Rhizomatic’s Newest Client: Spuyten Duyvil

Happy to announce that we’ll be publicizing two forthcoming books from Spuyten Duyvil Press: How To Walk Away, by Lisa Birman; and Talking To The Dead, by Rachel Hadas. More about the books and their writers below:

About How To Walk Away

After three years in Afghanistan, Otis is adjusting to life back home. Struggling with post-traumatic stress disorder, he obsessively replays the traumas of war, cataloging the names of the dead. Cat, his wife, is a genealogist who makes maps of families in an attempt to understand her world. When a car accident takes Otis’s left arm, he’s grateful to bear a physical loss that makes his damaged emotional self visible. As he recovers, he and Cat confront the silences upon which their marriage is built.

Lisa Birman is the author of How To Walk Away, forthcoming from Spuyten Duyvil Press; For That Return Passagea Valentine for the United States of America (Hollowdeck Press, 2008); and co-editor of Civil Disobediences: Poetics and Politics in Action (Coffee House Press, 2004). She has published several chapbooks of poetry, and her work has appeared in Floor Journal, Milk Poetry Magazine, Revolver, and not enough night. She teaches for Naropa University’s MFA in Creative Writing.

About Talking to the Dead

All the essays in Talking to the Dead not only use language but are about language, each one collapsing time in different ways. One piece finds Rachel Hadas searching through her long-dead father’s books to learn his thoughts about teaching.
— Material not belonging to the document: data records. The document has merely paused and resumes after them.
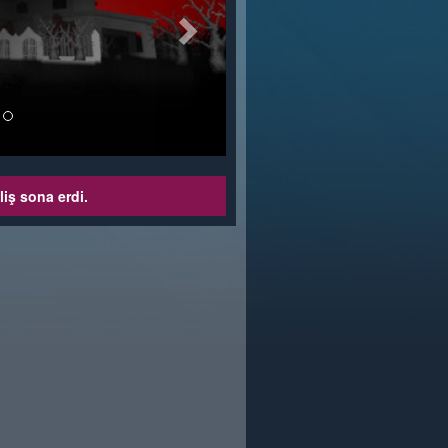
liş sona erdi.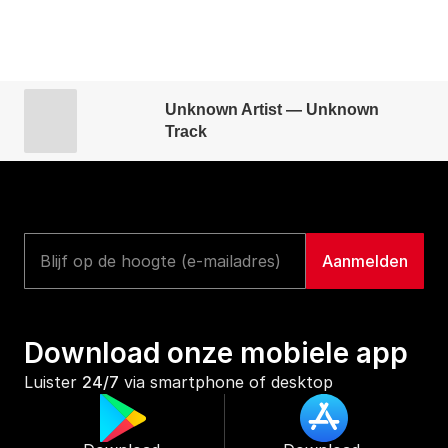
Unknown Artist — Unknown
Track
Download onze mobiele app
Luister 
24/7
 via smartphone of desktop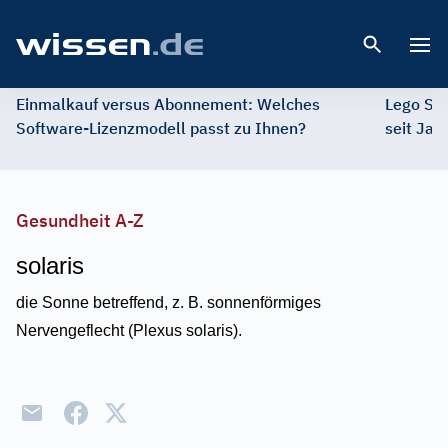
Open 
Einmalkauf versus Abonnement: Welches
Lego St
Software-Lizenzmodell passt zu Ihnen?
seit Jah
Gesundheit A-Z
solaris
die Sonne betreffend, z. B. sonnenförmiges
Nervengeflecht (Plexus solaris).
In other essays, Walt Whitman’s or Pindar’s words come unbidden to help express and humanize Hadas struggles, whether bathing her demented and aphasic husband, or watching him sleep. In another, she moderates a fictive round-table discussion about reading, writing, and teaching, whose participants include Willa Cather, Charles Dickens, Colm Toibin, Andrew Delbanco, E.M. Forster, Nicholas Murray Butler, and others. The extended, rhapsodic essays are punctuated by shorter pieces, which tend to focus on a single personality, like Alan Ansen; or experience, like translating a poem by Sylvia Plath into Modern Greek. Talking to the Dead is a poet’s prose, prose located at the crossroads where memoir, literary journalism, belles-lettres, and poetry meet, endeavoring to apply literature to experience in such as a way as to illuminate both the life lived and the words on the page.
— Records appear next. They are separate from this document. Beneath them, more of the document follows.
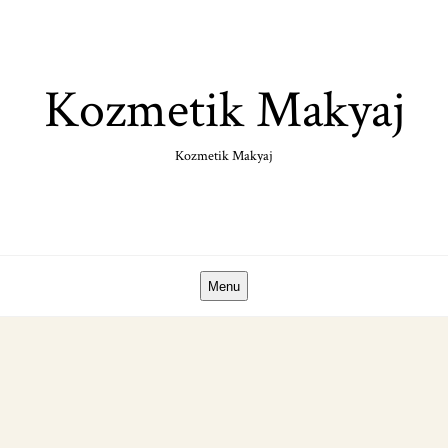
Skip
to
content
Kozmetik Makyaj
Kozmetik Makyaj
Menu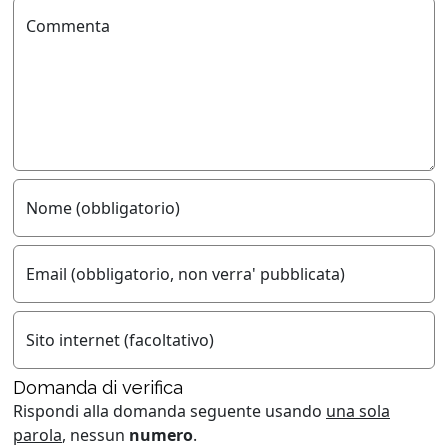
Commenta
Nome (obbligatorio)
Email (obbligatorio, non verra' pubblicata)
Sito internet (facoltativo)
Domanda di verifica
Rispondi alla domanda seguente usando
una sola
parola
, nessun
numero
.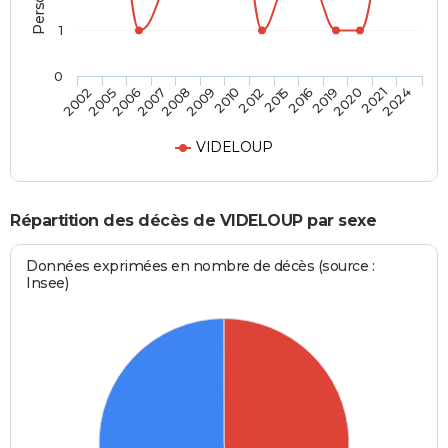
1
0
2007
2019
2009
2021
2002
2012
2006
2016
2008
2020
2010
2024
2005
2015
VIDELOUP
Répartition des décès de VIDELOUP par sexe
Données exprimées en nombre de décès (source :
Insee)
Rachel Hadas studied classics at Harvard, poetry at Johns Hopkins, and comparative literature at Princeton. Between college and graduate school she spent four years in Greece, an experience that surfaces variously in much of her work. Since 1981 she has taught in the English Department of the Newark (NJ) campus of Rutgers University, and has also taught courses in literature and writing at Columbia and Princeton, as well as serving on the poetry faculty of the Sewanee Writers’ Conference and the West Chester Poetry Conference. She has received a Guggenheim Fellowship in Poetry, an Ingram Merrill Foundation grant in poetry, and an award in literature from the American Academy and Institute of Arts and Letters. Hadas is the author of many books of poetry, prose, and translations. A memoir about her husband’s illness, Strange Relation, was published by Paul Dry Books in 2011.  A new book of poems, “The Golden Road,” was published by Northwestern University Press in the fall of 2012.